A giant anteater

We have some famous animals at the Santa Barbara Zoo – perhaps the best known might be Gemina, the crooked-necked giraffe. While she’s unusual within her own species, it’s sometimes easy to overlook the weirdness inherent in normal individuals happening to belong to a species that has adapted perfectly to its environment, food sources, and predators.

Giant anteaters, for example, are some of the strangest looking creatures in the world. Their long snouts, ungainly arms, and enormous fluffy tails give them a very unusual appearance – but each of these features has a use. The tail, draped over the anteater’s body, becomes an umbrella in inclement weather. Their snouts are ideal for poking into ant and termite nests, and a two-foot-long tongue, coated in sticky saliva to prevent bugs from escaping, only makes this adaptation more versatile. Anteaters’ arms are deceptively powerful, with long claws at the end which they use to rip apart rotten logs that might contain an insect nest.

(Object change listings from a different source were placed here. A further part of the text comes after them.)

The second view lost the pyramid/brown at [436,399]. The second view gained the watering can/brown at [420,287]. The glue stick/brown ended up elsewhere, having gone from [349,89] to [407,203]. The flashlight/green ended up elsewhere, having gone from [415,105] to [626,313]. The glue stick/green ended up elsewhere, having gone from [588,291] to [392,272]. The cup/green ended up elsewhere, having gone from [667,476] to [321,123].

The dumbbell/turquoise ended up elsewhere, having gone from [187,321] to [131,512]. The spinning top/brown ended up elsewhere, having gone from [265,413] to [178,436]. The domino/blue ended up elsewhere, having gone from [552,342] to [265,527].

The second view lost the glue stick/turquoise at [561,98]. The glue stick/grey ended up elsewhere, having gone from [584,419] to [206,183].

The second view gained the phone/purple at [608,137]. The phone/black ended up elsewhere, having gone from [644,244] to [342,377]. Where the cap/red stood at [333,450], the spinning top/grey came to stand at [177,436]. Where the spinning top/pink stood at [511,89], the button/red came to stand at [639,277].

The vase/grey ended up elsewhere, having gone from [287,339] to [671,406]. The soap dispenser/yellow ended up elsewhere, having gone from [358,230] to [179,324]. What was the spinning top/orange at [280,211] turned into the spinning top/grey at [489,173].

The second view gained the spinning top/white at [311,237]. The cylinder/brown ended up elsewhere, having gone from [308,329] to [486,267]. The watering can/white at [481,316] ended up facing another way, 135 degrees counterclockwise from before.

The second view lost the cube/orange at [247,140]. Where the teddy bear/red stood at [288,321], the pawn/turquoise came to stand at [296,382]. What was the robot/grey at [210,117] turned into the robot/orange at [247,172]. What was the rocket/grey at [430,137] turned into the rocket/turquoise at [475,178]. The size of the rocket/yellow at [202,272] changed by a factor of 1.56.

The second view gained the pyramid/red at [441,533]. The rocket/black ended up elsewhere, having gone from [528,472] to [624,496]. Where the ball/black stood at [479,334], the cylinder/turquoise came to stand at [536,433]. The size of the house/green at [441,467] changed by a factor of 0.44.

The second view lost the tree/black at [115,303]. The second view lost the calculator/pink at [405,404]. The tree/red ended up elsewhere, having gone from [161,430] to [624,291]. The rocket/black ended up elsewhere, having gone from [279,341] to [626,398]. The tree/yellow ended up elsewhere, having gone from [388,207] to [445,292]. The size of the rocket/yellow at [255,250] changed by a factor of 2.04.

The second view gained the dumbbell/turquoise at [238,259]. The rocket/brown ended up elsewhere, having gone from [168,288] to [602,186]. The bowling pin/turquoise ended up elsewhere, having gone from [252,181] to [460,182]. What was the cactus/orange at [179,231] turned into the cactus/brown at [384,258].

These claws are what give the giant anteater its distinctive gait – these animals walk on their knuckles, folding the claws under so as to keep them out of the way. And they have one other nifty biological trick up their sleeves, one which any woman might envy – female anteaters can delay the implantation of embryos after they’ve already mated, allowing them to essentially choose when to be pregnant. Alan Varsik, Director of Animal Programs & Conservation at the zoo, said that this is a fairly recent discovery. Most animals have not yet been studied enough to understand all of their biological and behavioral quirks, and this is one which is still under investigation.